Mention team technical reviews to a gaggle of tech writers and the likelihood are that good that you simply will either get a loud, collective groan or the group will vie to inform the simplest review horror story. On the one hand, technical reviews are an important part of our jobs because they assist us to supply top-quality product documents. On the opposite hand, technical reviews gone wrong are the bane of our existence. The great news is that we have the facility to conduct consistently effective technical reviews. This text summarizes why we do reviews and what often goes wrong in reviews, and then summarizes steps to require before, during, and after technical reviews which will assist you to conduct effective team technical reviews. Although your process and team may differ from what’s described here, you’ll apply the knowledge partially or in whole to enhance your current review process.
Why We Do Reviews and Why Reviews Often Go Awry. As technical writers, we’ve important reasons for conducting technical reviews:
- Techreviews can provide a system of checks and balances from a spread of material Experts (SMEs) on the team, which helps bring technical accuracy and completeness to the documents we produce.
- Technical reviews can help improve the product’s design and catch problems or bugs, which may help improve both the merchandise and therefore the accompanying documents. And, as a result….
- Technical reviews can help reduce development costs, minimize problems for product users, and help reduce technical support calls or needs.
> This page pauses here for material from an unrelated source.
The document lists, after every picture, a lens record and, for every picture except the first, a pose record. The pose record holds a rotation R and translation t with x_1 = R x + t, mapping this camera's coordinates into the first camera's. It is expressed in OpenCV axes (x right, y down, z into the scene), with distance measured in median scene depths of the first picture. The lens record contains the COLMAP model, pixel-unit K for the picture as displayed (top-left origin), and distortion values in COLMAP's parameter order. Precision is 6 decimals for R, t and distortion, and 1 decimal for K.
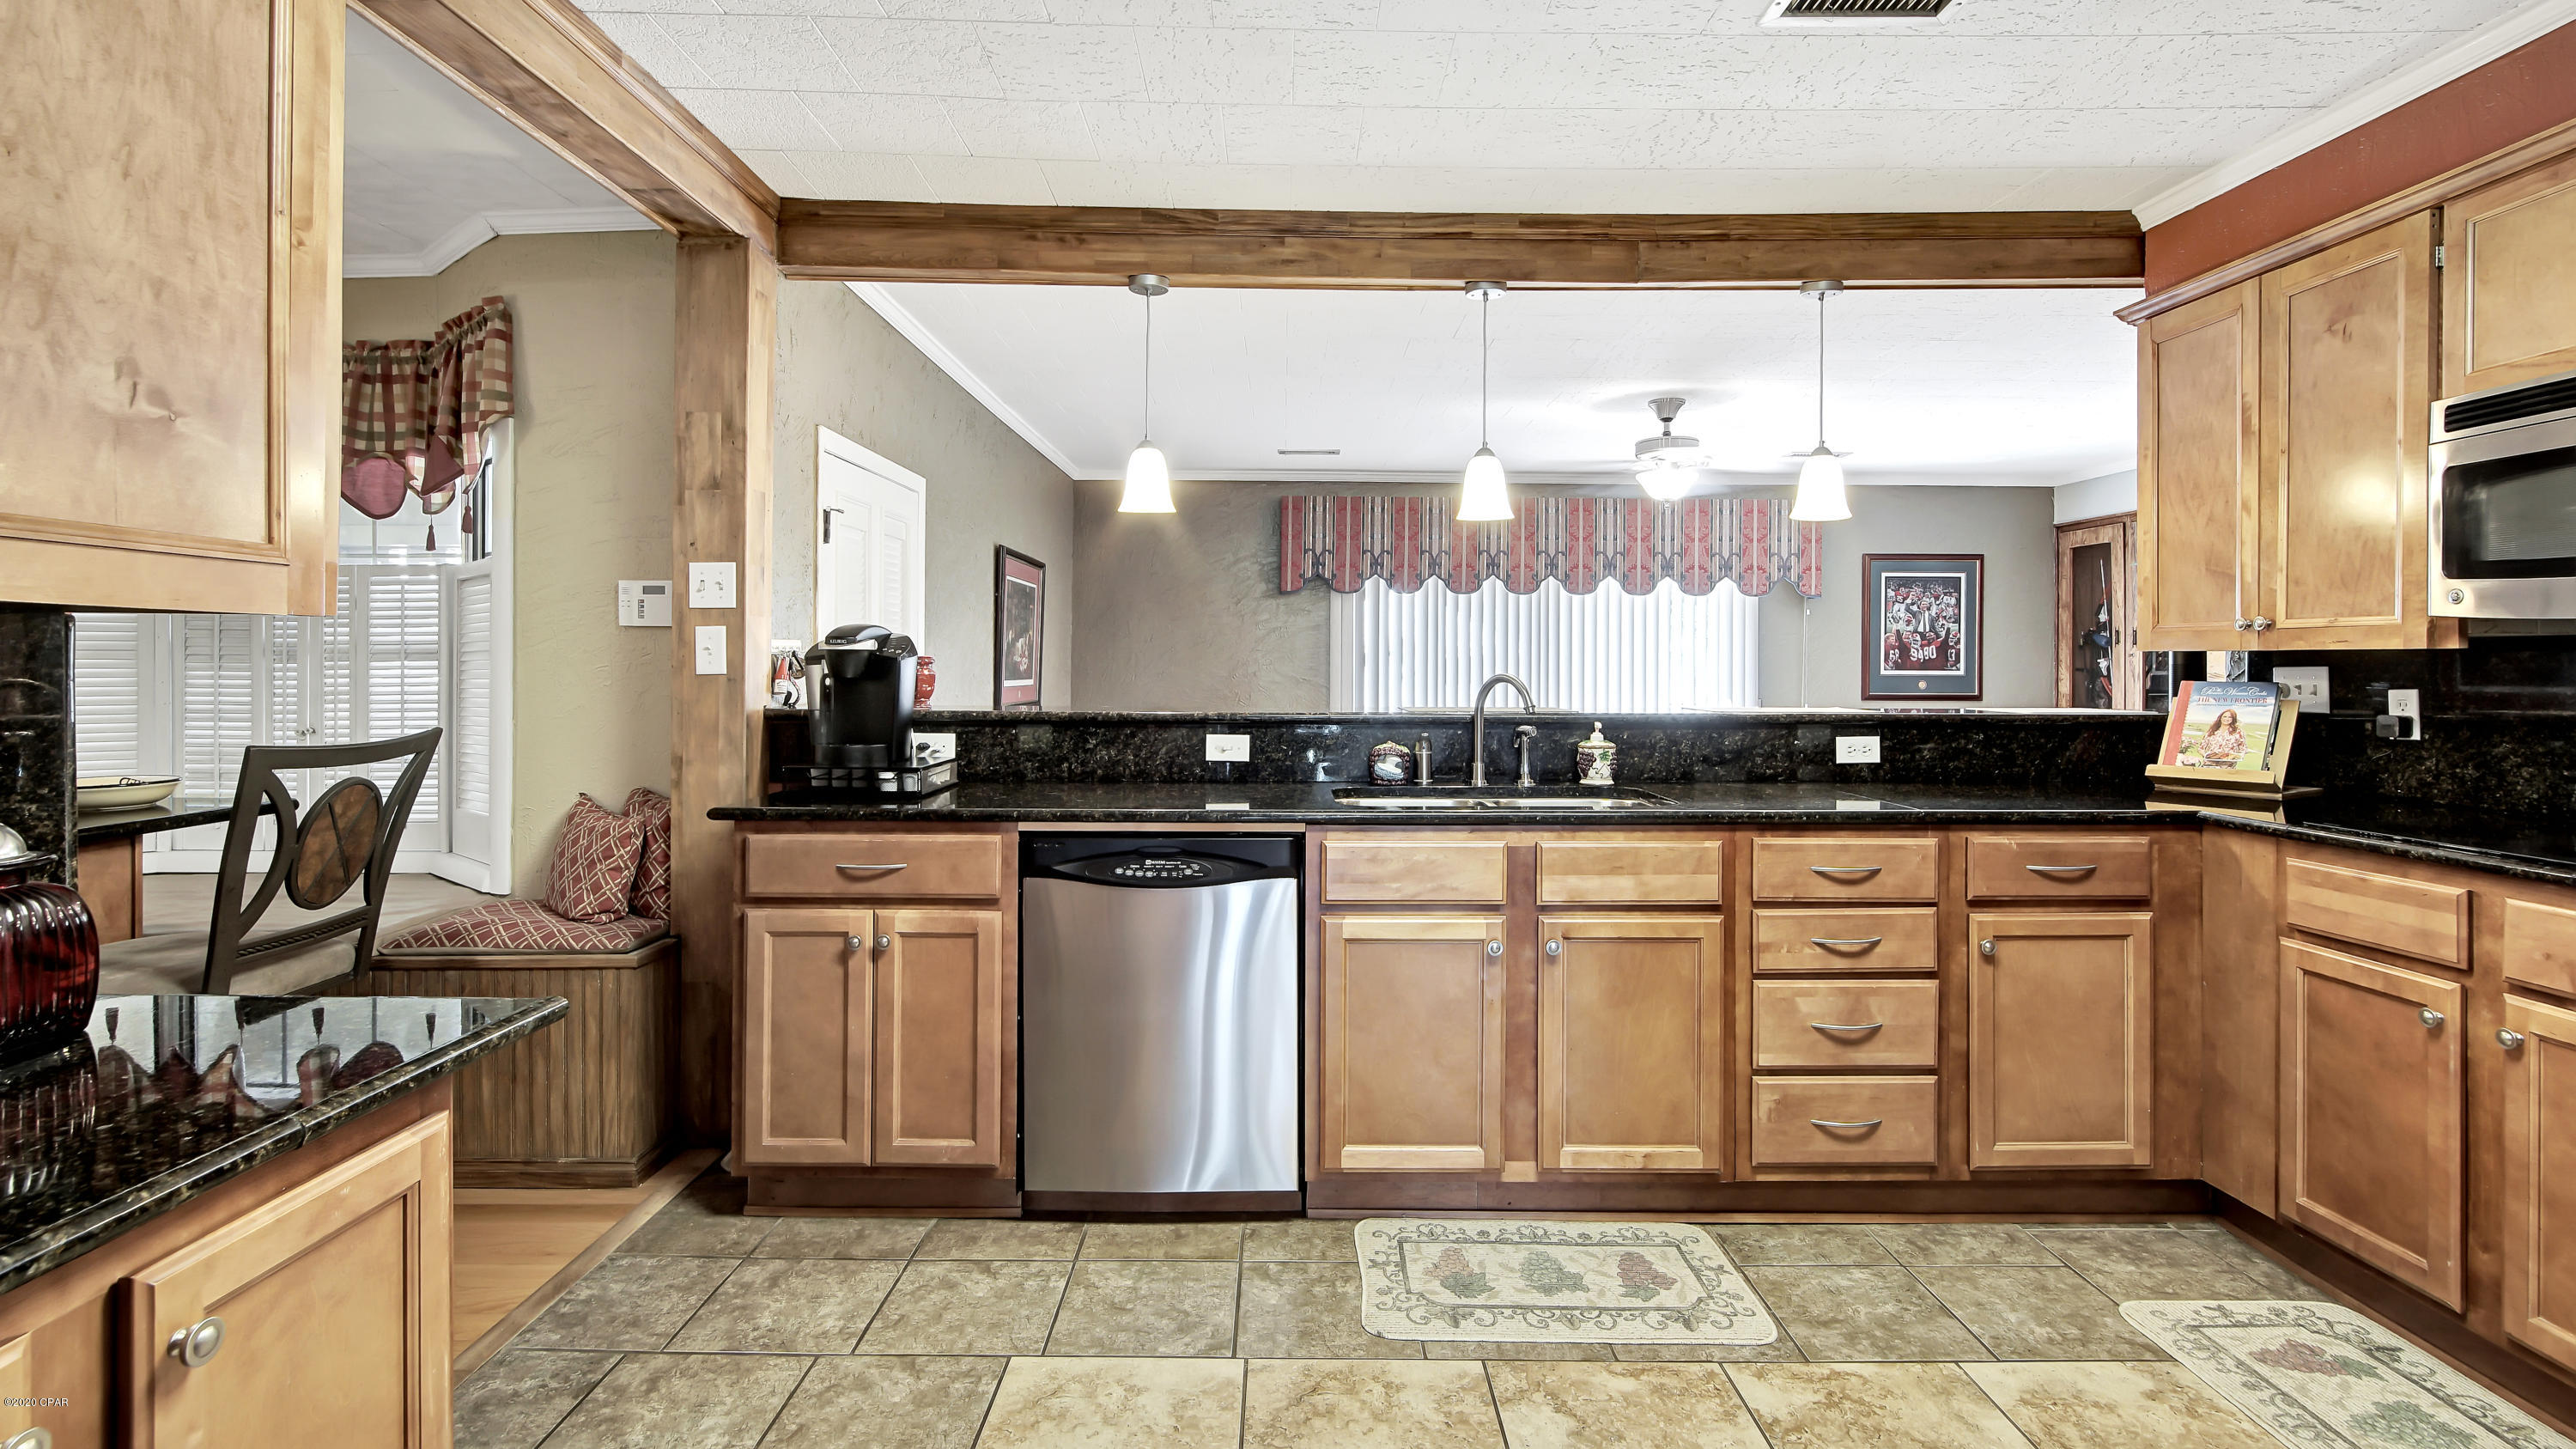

Most people on the project team would accept this as true for these reasons, but despite these common goals, technical reviews still go awry. What’s more, reviews can often go awry for a variety of reasons at a variety of points within the overall process:
- Poor communication
- Lack of preparation
- Lack of management support
- Unclear expectations and objectives for the review
- Insufficient time planned for the review
- Lack of follow-up
- Wrong people involved, or right people involved at the incorrect time
As communication specialists, we can–and should–take steps to facilitate communication throughout the review process, which is that the core of a successful review. As you’ll see within the following sections, conducting an efficient team technical review requires commitment from the project team, management, and from yourself; however, with proactive communication, consistency, and organization throughout the method, the review process can indeed be effective.
Before the Meeting
Recognize that producing quality documentation is a collaborative process that takes time and commitment become involved early within the project. Because the user advocate, you’ve got a singular perspective on the usability of the merchandise. Use your expertise to eliminate usability problems early within the design phase. For instance, if you’re performing on a software package and therefore the UI (User Interface) contains text that’s idiomatic or jargon, you’ll provide alternatives early within the design phase.
Obtain a commitment from managers to support the technical review process. Get to understand the project managers and establish a rapport with them. Educate them about your needs, work with them to determine goals and roles, and work with them to determine consequences for team members being unprepared or for not participating needless to say.